**Exercise material:**
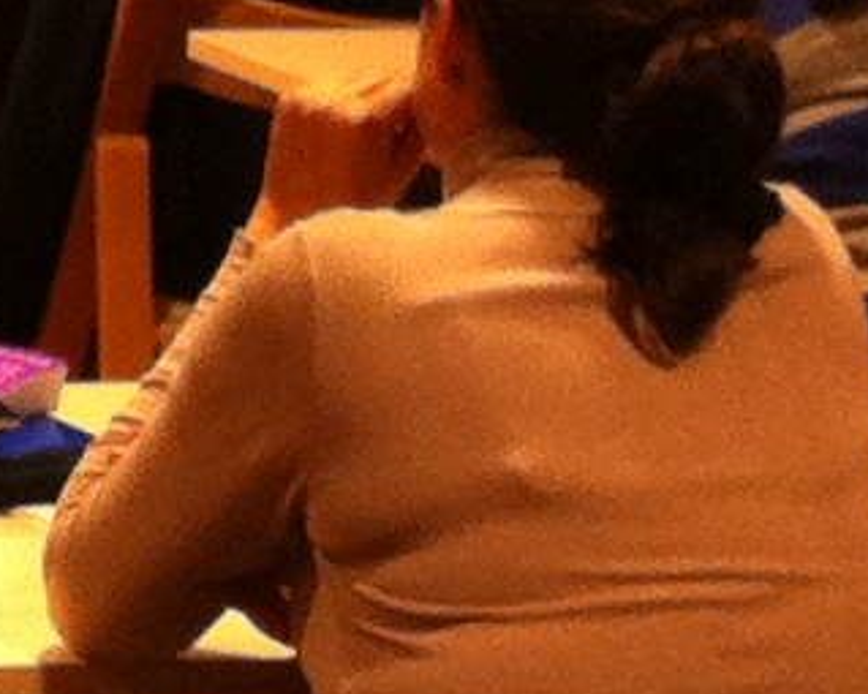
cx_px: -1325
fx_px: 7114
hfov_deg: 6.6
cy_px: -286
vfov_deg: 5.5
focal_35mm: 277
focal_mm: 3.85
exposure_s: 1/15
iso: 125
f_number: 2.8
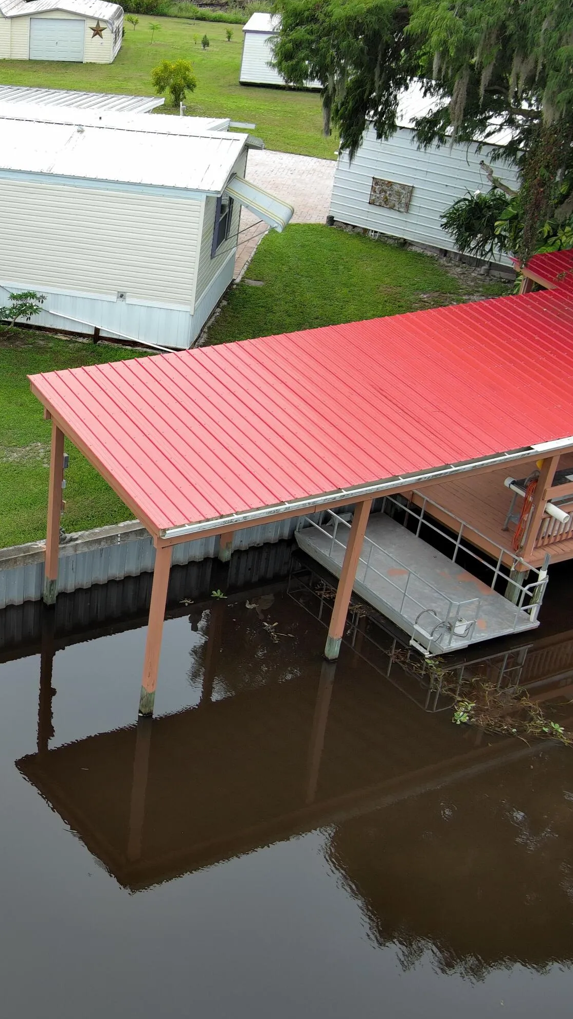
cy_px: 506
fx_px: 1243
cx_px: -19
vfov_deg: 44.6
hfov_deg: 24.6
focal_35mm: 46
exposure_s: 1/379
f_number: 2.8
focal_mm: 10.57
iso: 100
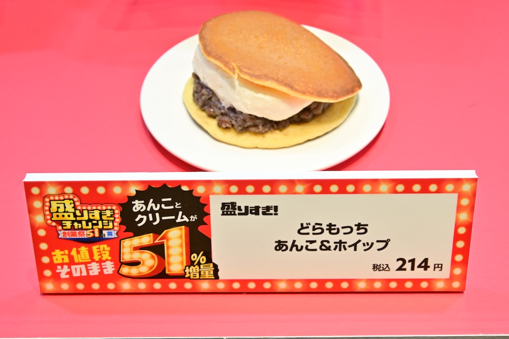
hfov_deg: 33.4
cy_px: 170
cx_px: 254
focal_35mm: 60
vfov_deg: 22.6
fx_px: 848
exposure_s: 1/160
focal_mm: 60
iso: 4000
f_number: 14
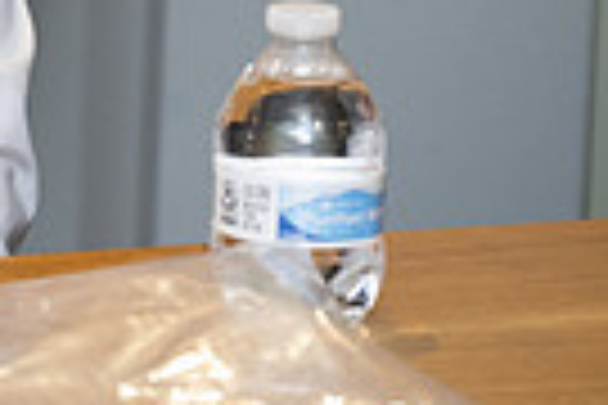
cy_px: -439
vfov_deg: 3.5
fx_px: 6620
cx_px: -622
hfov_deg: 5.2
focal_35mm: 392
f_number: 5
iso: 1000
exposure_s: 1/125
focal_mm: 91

==

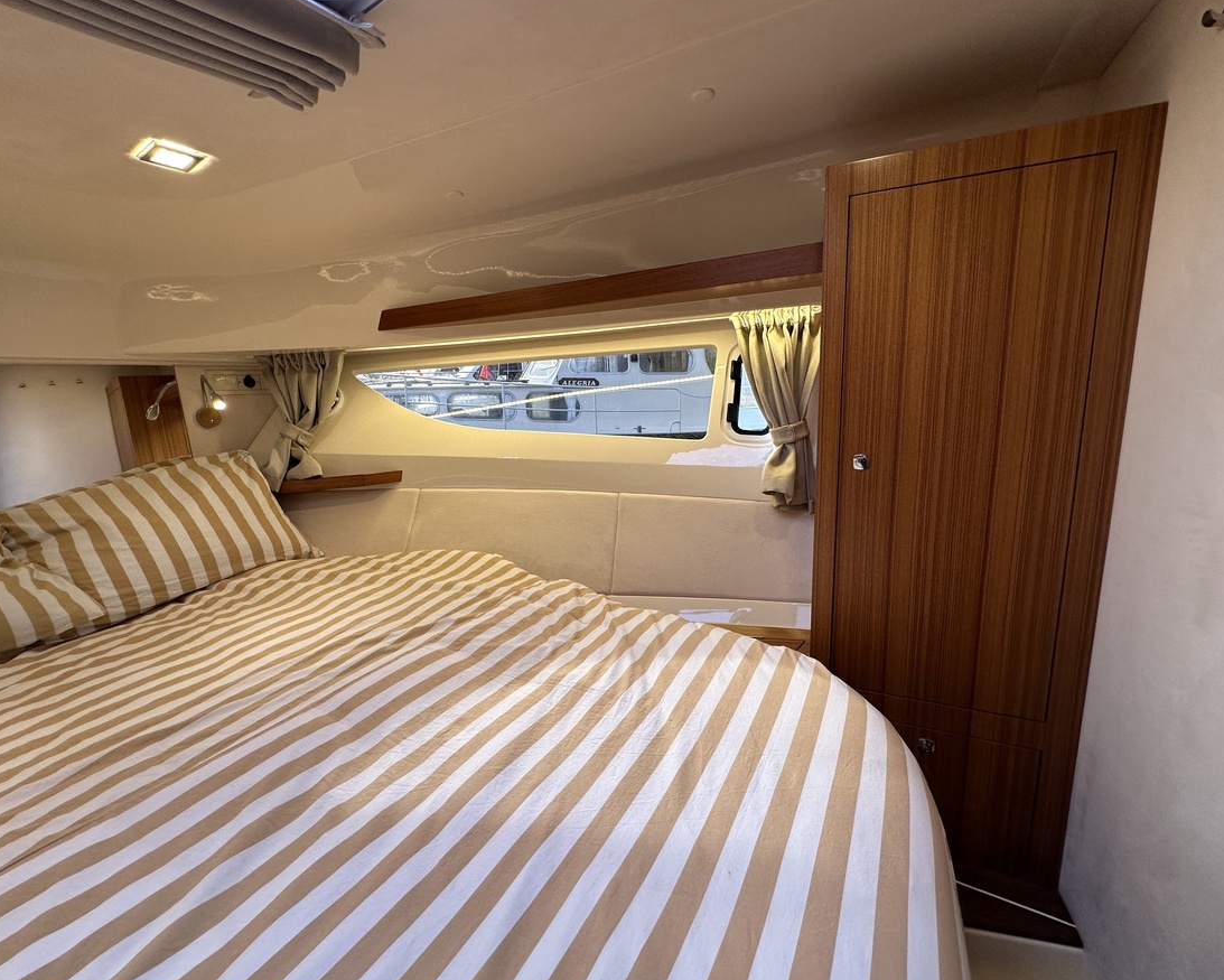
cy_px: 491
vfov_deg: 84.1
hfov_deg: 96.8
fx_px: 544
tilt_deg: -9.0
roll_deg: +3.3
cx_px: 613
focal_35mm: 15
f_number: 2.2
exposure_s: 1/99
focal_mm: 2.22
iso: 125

**What you should do:**
Output exactly the lines above, beginning at the one with "focal_35mm: 60" and stopping after the one with "focal_mm: 91". Pictures are to be omitted.

**Result of this exercise:**
focal_35mm: 60
vfov_deg: 22.6
fx_px: 848
exposure_s: 1/160
focal_mm: 60
iso: 4000
f_number: 14
cy_px: -439
vfov_deg: 3.5
fx_px: 6620
cx_px: -622
hfov_deg: 5.2
focal_35mm: 392
f_number: 5
iso: 1000
exposure_s: 1/125
focal_mm: 91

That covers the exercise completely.